— Начинать? — переспросил Перегрин. Всё его тело словно окаменело.
Дальше будет только хуже, но ничего не поделаешь. Он намеревается поступить как порядочный мужчина, и он самый упрямый человек на свете.
— Я тебя обожаю, — продолжала Оливия. — Всегда обожала и буду обожать. Но я эгоистка и романтик. Я должна занимать первое место в сердце мужчины. Меня не устроит то, чем довольствуются другие женщины, которые остаются в одиночестве и тоске.
— Довольствоваться? Оливия, тебе известно, что ты мне дороже, чем…
— Чем Египет?
Короткая, но многозначительная пауза.
— Что за странные вещи ты говоришь? — заговорил Перегрин. — Это совершенно разные вещи.
— Возможно, они разные, но одна из них всегда главенствует в твоём сердце и будет главенствовать. Я не смогу довольствоваться вторым местом в сердце моего мужчины.

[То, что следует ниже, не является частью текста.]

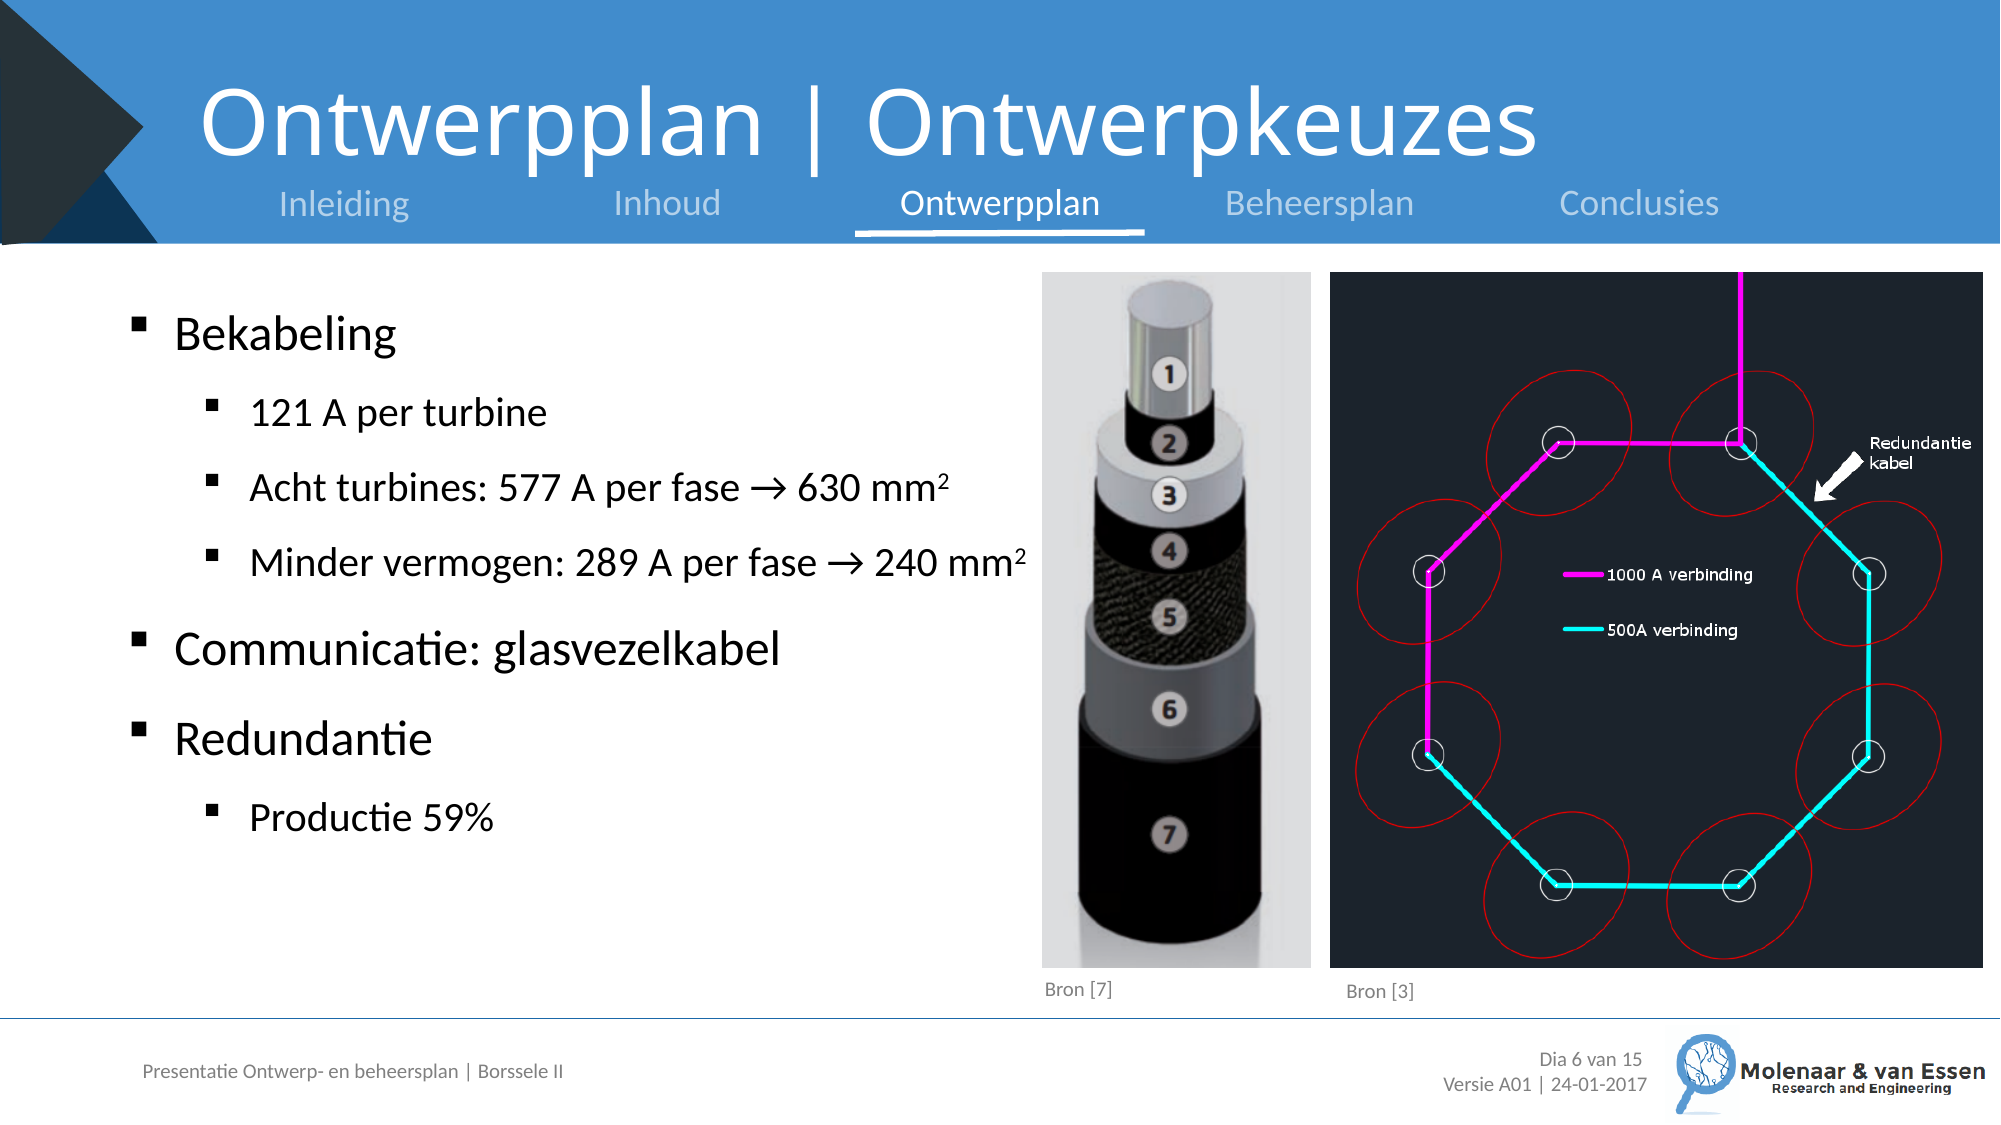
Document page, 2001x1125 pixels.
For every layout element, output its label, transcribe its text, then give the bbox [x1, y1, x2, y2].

text_box Presentatie Ontwerp- en beheersplan | Borssele II [127, 1050, 1001, 1091]
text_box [0, 0, 2000, 244]
picture [1662, 1024, 1995, 1125]
picture [1330, 272, 1983, 968]
picture [1042, 272, 1311, 968]
text_box Bekabeling 121 A per turbine Acht turbines: 577 A per fase → 630 mm2 Minder vermogen: 289 A per fase → 240 mm2 Communicatie: glasvezelkabel Redundantie Productie 59% [112, 262, 1398, 848]
text_box Dia 6 van 15 Versie A01 | 24-01-2017 [1397, 1038, 1662, 1103]
text_box Bron [3] [1331, 970, 1603, 1011]
text_box Bron [7] [1030, 967, 1302, 1008]
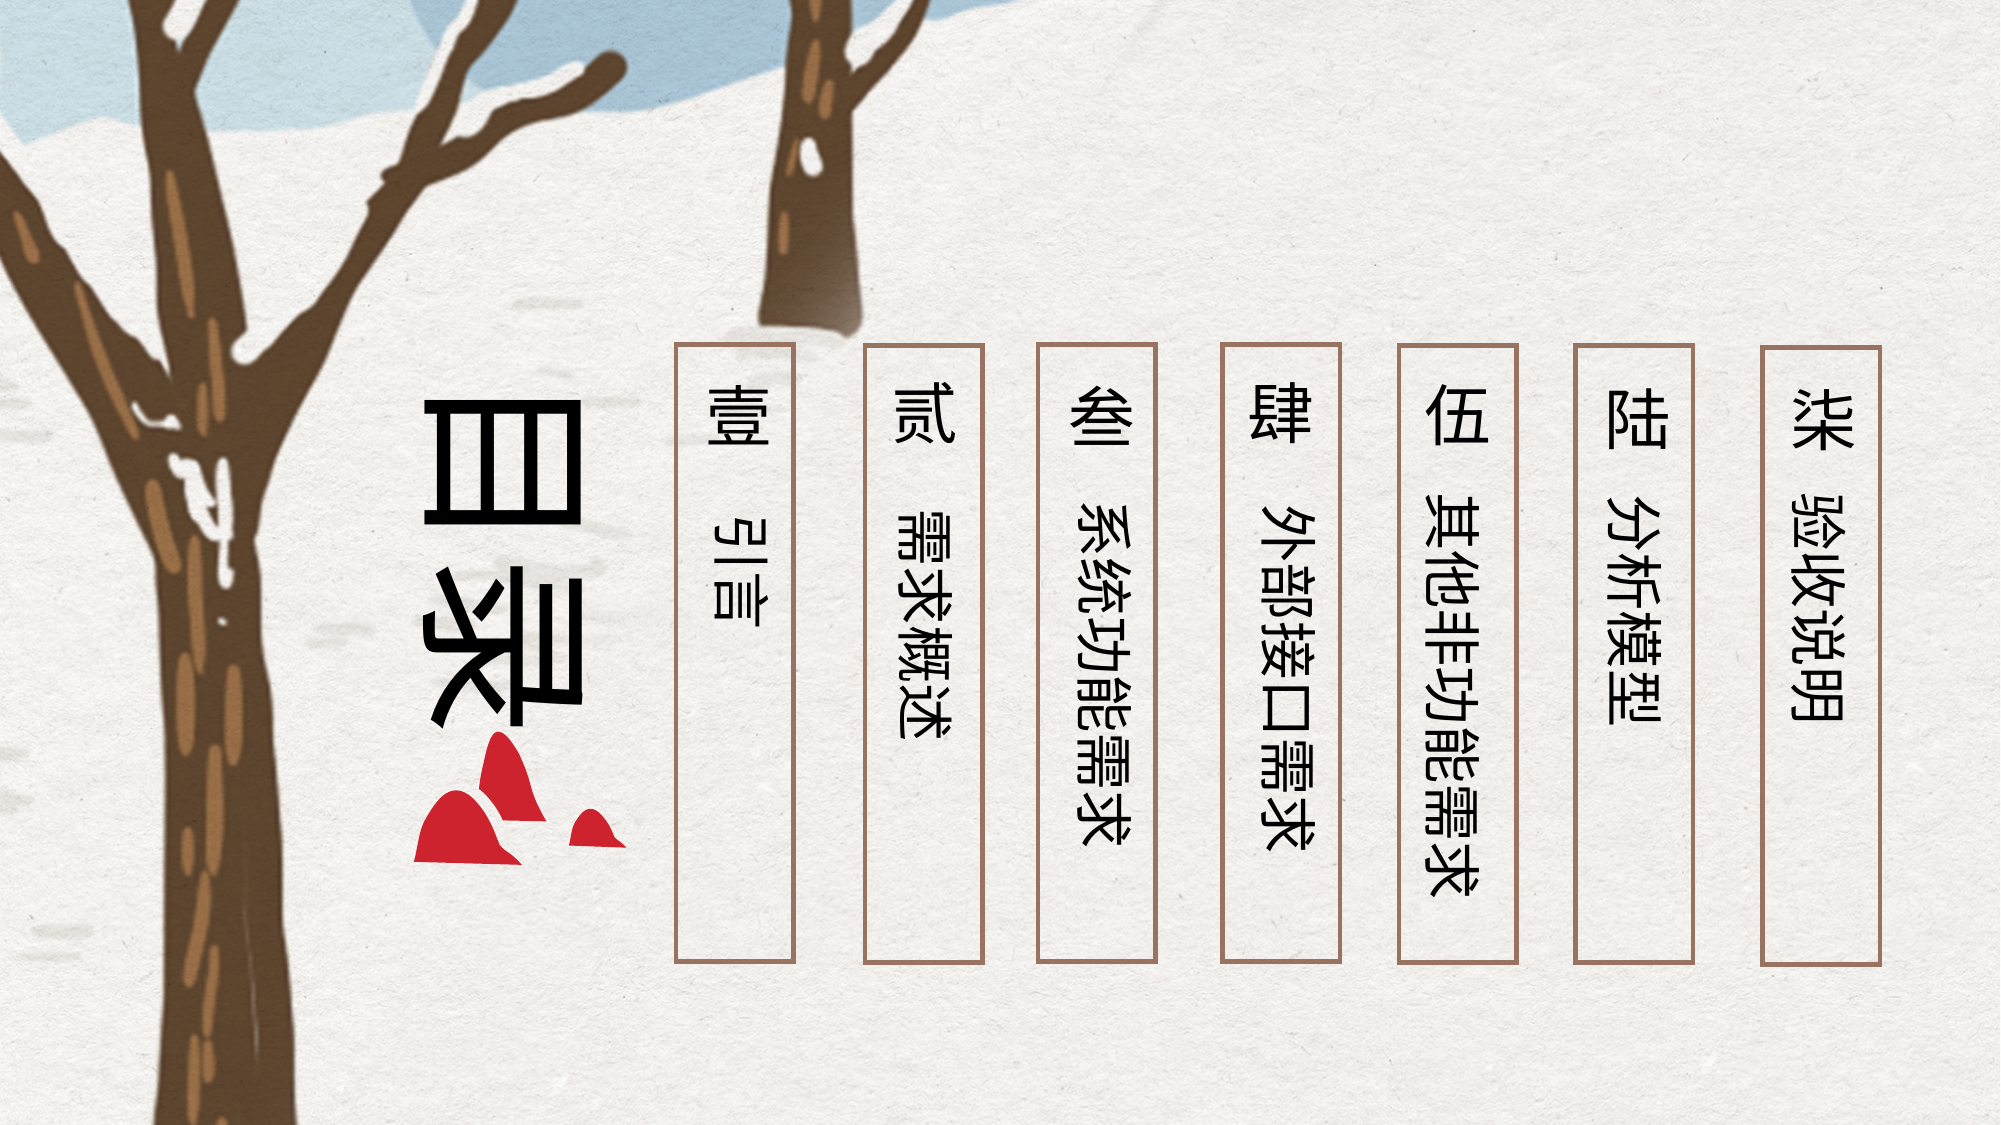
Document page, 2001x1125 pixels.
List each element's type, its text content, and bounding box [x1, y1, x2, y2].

text_box 贰 [877, 364, 935, 460]
text_box [1222, 343, 1341, 963]
text_box [675, 343, 794, 963]
text_box [1762, 346, 1881, 966]
text_box 验收说明 [1769, 477, 1885, 882]
text_box 系统功能需求 [1047, 450, 1149, 1023]
text_box 柒 [1775, 355, 1855, 467]
text_box 肆 [1232, 364, 1291, 460]
text_box 分析模型 [1584, 479, 1700, 854]
text_box 外部接口需求 [1230, 449, 1332, 1047]
text_box 需求概述 [868, 459, 970, 1032]
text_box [419, 744, 629, 886]
text_box 陆 [1589, 354, 1678, 465]
text_box [864, 344, 983, 964]
picture [0, 0, 2001, 1125]
text_box 壹 [690, 366, 748, 462]
text_box [1575, 344, 1694, 964]
text_box 引言 [684, 464, 786, 1037]
text_box 其他非功能需求 [1402, 477, 1518, 1047]
text_box [1037, 343, 1156, 963]
text_box [1398, 344, 1518, 964]
text_box 伍 [1410, 350, 1496, 461]
text_box 目录 [376, 356, 630, 762]
text_box 叁 [1053, 368, 1112, 464]
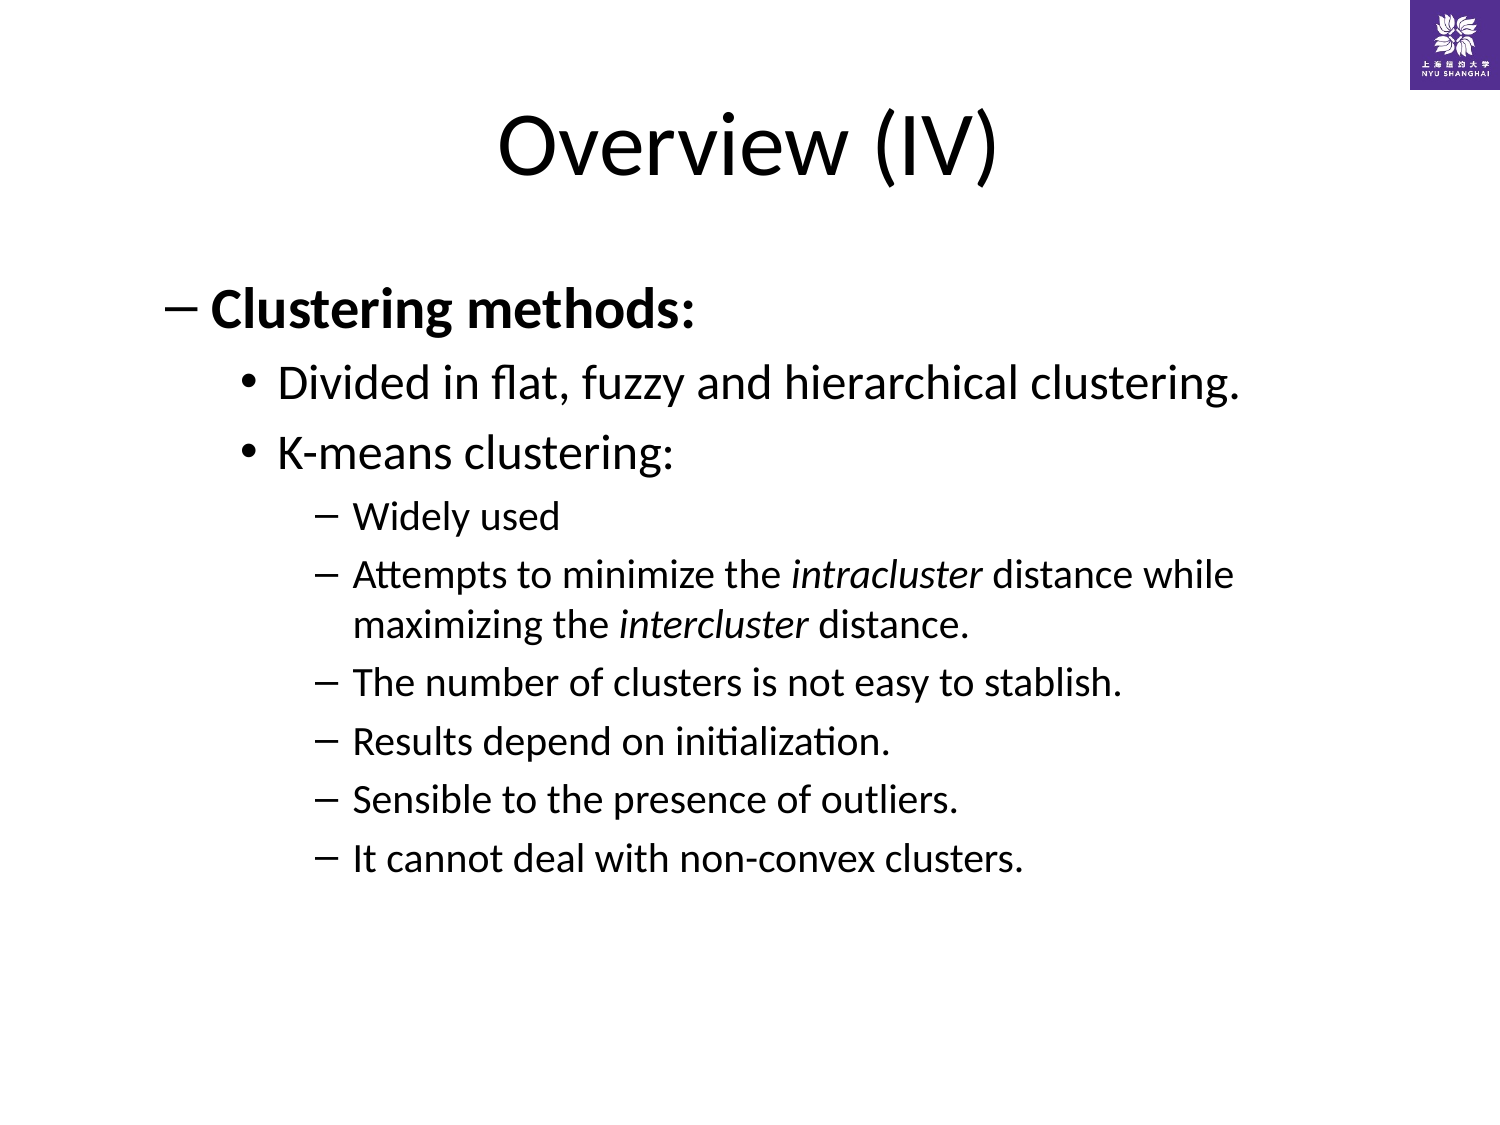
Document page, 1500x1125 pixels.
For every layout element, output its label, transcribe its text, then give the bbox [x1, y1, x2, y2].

title Overview (IV) [75, 45, 1425, 233]
picture [1410, 0, 1500, 90]
list Clustering methods: Divided in flat, fuzzy and hierarchical clustering. K-means clustering: Widely used Attempts to minimize the intracluster distance while maximizing the intercluster distance. The number of clusters is not easy to stablish. Results depend on initialization. Sensible to the presence of outliers. It cannot deal with non-convex clusters. [75, 262, 1425, 1005]
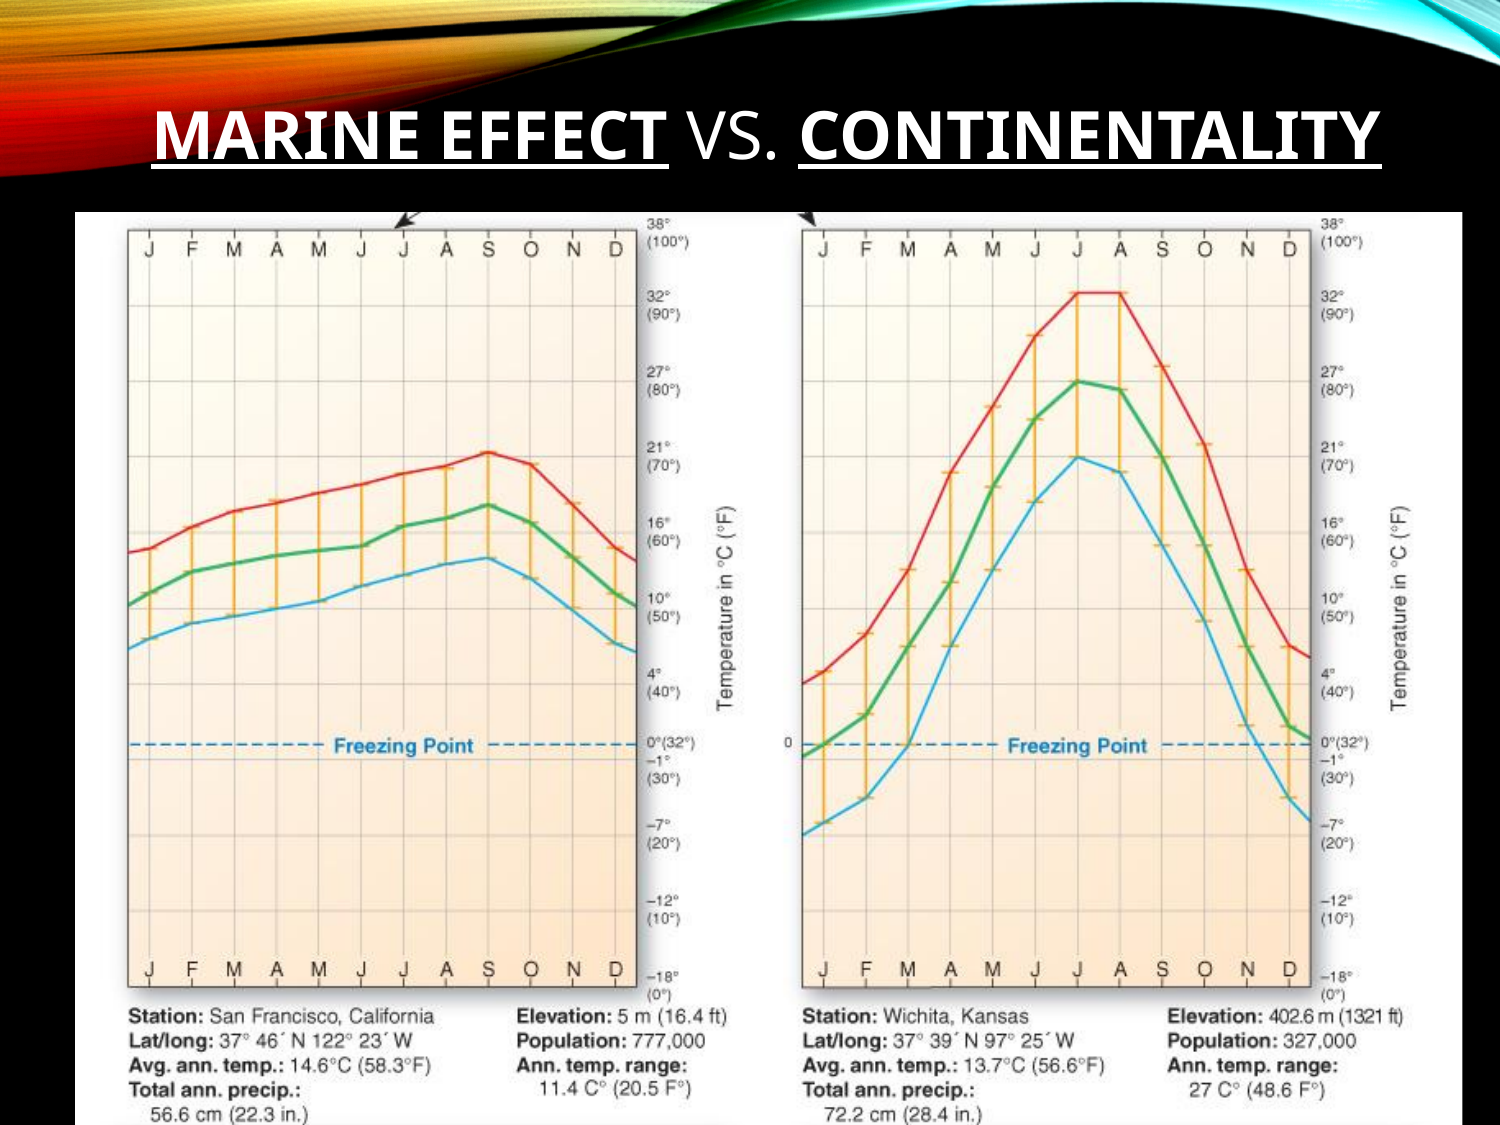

Оливия ощутила, как он вздрогнул.
Она отстранилась и села.
— Мне нужно вернуться в свою комнату.
Он тоже сел, и сердце у неё заныло от боли. Свет огня подчеркнул контуры его груди и мышцы рук. Оно превратило его волосы в солнечный свет. Лайл — один из тех мужчин, которые снятся женщинам во сне, мужчина из мифов. Эти мечты и мифы вдохновляли создателей знаменитых статуй из бронзы и золота, перед которыми верующие приносили подношения в молитве.
Оливия бы с радостью стала его почитательницей. Она достаточно романтична для этого, но одновременно слишком романтична и слишком цинична, чтобы поступить разумно и выйти за него замуж.
Лайл поднял одно из брошенных одеял и набросил на неё:
— Ты сейчас не в состоянии думать. Выбора у тебя нет. Ты можешь забеременеть. А даже если нет, Оливия, существуют правила, и я знаю, ты не захочешь опозорить свою семью.
— Значит, мы должны найти способ обойти правила, — сказала она. — Мы сделаем друг друга несчастными. Если бы хоть на миг заткнул рот своей совести, ты бы понял. Ты слишком умён, чтобы не видеть этого.
Повисла тишина. В огне затрещало. Перегрин расслышал шелест. Это должно быть дождь.
Дождь. Такая простая вещь. Которая случается постоянно. Дождь привёл её сюда и привёл их к обоим к этому всему.
Самое ужасное в том, что Оливия в кои-то веки была права. Ужас в том, что она понимает всё так же ясно, как он сам. Она ему небезразлична. Он сходит с ума по ней. Однако он не может быть уверен, что этого достаточно, и совесть, которая приказывает ему жениться на ней, говорит, что она будет несчастна, если он так поступит. Когда он задумывался о том, чтобы связать свою жизнь с Оливией, он всегда думал о том, какой хаос она устроит. Он не думал о том, что произойдёт с её жизнью.
Теперь Перегрин вглядывался не в охваченное самумом будущее, которое он воображал, а в своё сердце. Он не может предложить ей то, что ей нужно, то, чего она заслуживает. Она должна занимать главное место в сердце мужчины, и ему не приходило на ум до настоящего времени, что возможно в его сердце на это просто нет места.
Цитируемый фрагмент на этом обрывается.